## EXCERPT TO READ
● ● ● ●
- Flag of the Staff of a Generalkommando (1871–1918)
- Active: 2 August 1914 - post November 1918
- Country: German Empire
- Type: Corps
- Size: Approximately 38,000 (on formation)
- Engagements: World War I Battle of the Frontiers

Insignia
- Abbreviation: XIV RK

= XIV Reserve Corps (German Empire) =

German military unit in World War I

The XIV Reserve Corps (XIV. Reserve-Korps / XIV RK) was a corps level command of the German Army in World War I.

== Formation ==
XIV Reserve Corps was formed on the outbreak of the war in August 1914 as part of the mobilisation of the Army. It was initially commanded by General der Artillerie Richard von Schubert, brought out of retirement. It was still in existence at the end of the war in the 17th Army, Heeresgruppe Kronprinz Rupprecht on the Western Front.

=== Structure on formation ===
On formation in August 1914, XIV Reserve Corps consisted of two divisions, made up of reserve units. In general, Reserve Corps and Reserve Divisions were weaker than their active counterparts
Reserve Infantry Regiments did not always have three battalions nor necessarily contain a machine gun company
Reserve Jäger Battalions did not have a machine gun company on formation
Reserve Cavalry Regiments consisted of just three squadrons
Reserve Field Artillery Regiments usually consisted of two abteilungen of three batteries each.
Corps Troops generally consisted of a Telephone Detachment and four sections of munition columns and trains

In summary, XIV Reserve Corps mobilised with 26 infantry battalions, 7 machine gun companies (42 machine guns), 6 cavalry squadrons, 12 field artillery batteries (72 guns) and 3 pioneer companies. 26th Reserve Division was formed by units drawn from the XIII Corps District (Württemberg). It included one active Infantry Regiment (180th).
● ● ● ●
## WORK REQUEST
According to the article on the XIV Reserve Corps, who first commanded the corps?

## EXTRACTED DATA
● ● ● ●
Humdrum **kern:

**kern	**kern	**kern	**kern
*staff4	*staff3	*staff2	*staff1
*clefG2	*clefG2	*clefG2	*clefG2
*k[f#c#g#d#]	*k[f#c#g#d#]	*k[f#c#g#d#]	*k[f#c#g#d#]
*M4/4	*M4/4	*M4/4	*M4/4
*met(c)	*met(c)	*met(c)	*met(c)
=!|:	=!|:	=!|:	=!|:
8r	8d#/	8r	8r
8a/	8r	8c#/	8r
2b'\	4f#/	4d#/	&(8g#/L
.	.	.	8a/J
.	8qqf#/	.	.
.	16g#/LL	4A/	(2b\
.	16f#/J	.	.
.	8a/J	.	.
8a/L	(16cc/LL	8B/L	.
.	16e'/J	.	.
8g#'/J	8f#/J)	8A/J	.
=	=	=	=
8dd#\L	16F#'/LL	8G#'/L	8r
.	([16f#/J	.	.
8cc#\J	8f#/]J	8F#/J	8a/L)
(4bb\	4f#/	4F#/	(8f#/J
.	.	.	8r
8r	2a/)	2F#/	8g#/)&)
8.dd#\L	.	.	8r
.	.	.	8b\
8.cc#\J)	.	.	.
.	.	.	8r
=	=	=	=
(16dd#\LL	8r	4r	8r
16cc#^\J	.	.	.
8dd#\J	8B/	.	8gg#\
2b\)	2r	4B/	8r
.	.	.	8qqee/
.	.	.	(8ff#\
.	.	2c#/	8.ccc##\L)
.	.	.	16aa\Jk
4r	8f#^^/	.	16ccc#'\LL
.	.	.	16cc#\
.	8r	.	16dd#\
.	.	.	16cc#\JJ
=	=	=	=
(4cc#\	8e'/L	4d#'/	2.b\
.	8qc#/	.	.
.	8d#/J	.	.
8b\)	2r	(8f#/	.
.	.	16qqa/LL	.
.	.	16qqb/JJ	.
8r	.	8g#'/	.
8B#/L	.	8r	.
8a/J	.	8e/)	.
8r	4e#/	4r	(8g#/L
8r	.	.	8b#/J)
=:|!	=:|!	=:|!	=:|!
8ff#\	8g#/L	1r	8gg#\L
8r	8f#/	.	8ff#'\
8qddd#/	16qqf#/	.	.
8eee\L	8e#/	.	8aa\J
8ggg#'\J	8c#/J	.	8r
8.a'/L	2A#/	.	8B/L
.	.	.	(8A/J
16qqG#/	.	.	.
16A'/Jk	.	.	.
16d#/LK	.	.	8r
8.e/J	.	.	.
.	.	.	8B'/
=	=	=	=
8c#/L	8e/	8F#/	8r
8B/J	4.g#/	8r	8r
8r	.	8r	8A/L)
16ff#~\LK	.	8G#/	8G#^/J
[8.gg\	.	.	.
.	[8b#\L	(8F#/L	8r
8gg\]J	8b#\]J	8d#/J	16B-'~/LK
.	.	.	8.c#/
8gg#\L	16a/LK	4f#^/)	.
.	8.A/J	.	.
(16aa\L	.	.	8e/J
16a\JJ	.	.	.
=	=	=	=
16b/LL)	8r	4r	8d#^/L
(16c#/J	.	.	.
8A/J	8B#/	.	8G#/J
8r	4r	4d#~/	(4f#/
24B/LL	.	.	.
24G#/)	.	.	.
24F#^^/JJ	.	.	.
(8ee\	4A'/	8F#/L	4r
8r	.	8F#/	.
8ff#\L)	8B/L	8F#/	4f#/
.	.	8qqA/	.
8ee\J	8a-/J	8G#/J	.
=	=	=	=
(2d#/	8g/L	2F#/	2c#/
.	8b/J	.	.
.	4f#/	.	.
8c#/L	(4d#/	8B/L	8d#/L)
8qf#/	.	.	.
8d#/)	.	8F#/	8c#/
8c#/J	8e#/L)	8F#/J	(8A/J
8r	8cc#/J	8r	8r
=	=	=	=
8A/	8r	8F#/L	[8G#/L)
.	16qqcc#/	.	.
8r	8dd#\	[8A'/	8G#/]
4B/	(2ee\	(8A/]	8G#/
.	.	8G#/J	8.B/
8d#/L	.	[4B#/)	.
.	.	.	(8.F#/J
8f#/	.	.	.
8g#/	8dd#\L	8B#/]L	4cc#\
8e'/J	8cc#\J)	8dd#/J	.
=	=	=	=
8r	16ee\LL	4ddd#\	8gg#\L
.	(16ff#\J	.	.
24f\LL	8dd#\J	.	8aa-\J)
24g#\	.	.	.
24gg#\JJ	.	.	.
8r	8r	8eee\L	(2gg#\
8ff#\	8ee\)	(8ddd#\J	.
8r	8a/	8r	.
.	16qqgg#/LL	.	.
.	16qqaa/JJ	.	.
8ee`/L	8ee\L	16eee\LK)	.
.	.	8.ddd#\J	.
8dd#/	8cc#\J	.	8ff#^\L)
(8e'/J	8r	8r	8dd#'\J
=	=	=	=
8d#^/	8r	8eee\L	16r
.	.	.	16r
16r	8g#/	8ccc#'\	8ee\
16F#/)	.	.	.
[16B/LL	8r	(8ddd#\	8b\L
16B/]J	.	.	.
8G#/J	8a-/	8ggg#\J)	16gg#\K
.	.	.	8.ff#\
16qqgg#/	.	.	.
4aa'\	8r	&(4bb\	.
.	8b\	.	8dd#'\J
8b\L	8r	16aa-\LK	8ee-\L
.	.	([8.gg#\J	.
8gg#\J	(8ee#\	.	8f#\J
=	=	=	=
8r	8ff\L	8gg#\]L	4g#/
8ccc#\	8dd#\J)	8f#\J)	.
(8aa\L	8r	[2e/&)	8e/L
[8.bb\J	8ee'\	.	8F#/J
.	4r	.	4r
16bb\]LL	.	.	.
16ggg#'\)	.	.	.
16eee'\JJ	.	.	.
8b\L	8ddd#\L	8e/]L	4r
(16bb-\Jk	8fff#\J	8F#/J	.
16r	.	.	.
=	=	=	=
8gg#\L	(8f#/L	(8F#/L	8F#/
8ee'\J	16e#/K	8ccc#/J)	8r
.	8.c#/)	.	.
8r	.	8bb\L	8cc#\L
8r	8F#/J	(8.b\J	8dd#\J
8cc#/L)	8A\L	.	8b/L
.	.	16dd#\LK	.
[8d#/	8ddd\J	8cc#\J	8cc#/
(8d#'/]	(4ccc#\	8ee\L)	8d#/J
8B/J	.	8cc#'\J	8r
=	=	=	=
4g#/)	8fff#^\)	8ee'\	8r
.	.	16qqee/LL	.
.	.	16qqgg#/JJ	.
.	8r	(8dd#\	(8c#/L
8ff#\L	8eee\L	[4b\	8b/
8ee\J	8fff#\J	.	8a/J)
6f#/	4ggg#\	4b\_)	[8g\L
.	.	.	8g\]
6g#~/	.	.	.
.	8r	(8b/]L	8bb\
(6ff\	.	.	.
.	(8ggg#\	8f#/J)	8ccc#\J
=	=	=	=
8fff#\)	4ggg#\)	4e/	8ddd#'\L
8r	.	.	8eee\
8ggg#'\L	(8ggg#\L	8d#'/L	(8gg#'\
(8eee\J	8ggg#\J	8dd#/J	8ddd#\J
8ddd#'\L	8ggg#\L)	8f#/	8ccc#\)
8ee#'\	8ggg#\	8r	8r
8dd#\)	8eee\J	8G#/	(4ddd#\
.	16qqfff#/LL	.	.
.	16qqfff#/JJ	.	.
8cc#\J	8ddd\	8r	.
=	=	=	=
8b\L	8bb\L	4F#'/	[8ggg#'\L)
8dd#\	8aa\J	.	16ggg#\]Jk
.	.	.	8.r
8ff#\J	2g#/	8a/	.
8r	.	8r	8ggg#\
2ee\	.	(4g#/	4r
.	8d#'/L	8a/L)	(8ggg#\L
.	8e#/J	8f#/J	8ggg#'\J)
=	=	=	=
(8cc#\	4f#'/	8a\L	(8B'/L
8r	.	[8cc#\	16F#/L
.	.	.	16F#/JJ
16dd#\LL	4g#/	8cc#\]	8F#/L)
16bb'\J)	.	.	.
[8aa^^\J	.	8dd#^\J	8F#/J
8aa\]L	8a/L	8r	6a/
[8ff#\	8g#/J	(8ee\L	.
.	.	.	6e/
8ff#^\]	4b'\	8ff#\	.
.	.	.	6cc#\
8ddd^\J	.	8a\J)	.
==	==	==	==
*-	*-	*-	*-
● ● ● ●
## FINISHED EXERCISE
General der Artillerie Richard von Schubert, who was brought out of retirement.